# [Assigned task]
The lines from the one containing "potted succulent [443,235,464,262]" through the last one in the data: please copy those exactly, and only those, without the pictures.
####################
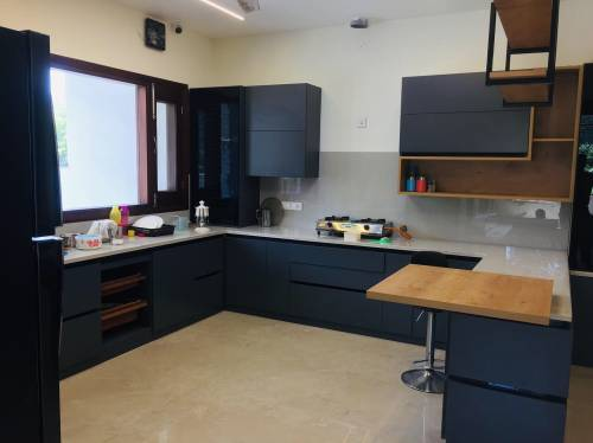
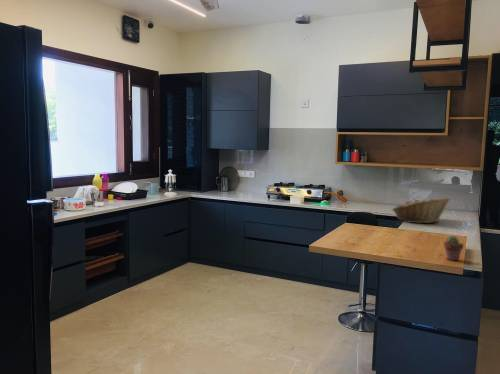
+ fruit basket [391,196,452,224]
+ potted succulent [443,235,464,262]
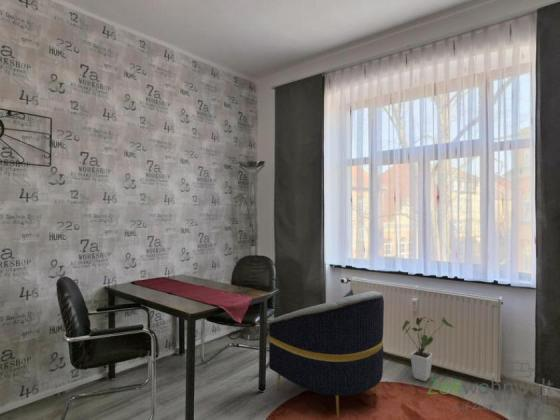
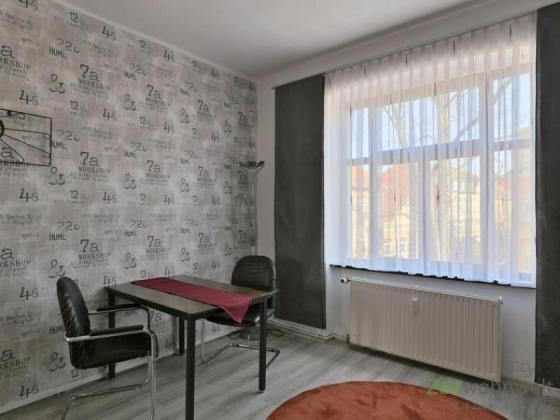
- armchair [268,288,385,419]
- house plant [401,316,455,382]
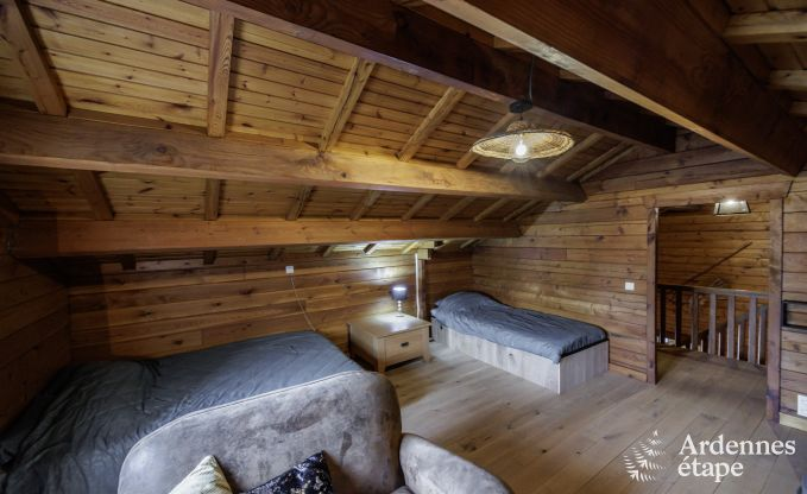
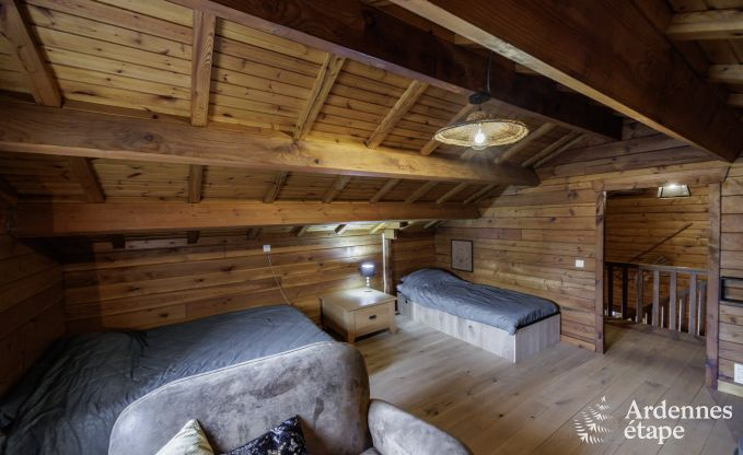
+ wall art [450,237,475,275]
####################
# [Solution to this task]
+ potted succulent [443,235,464,262]
- armchair [268,288,385,419]
- house plant [401,316,455,382]
+ wall art [450,237,475,275]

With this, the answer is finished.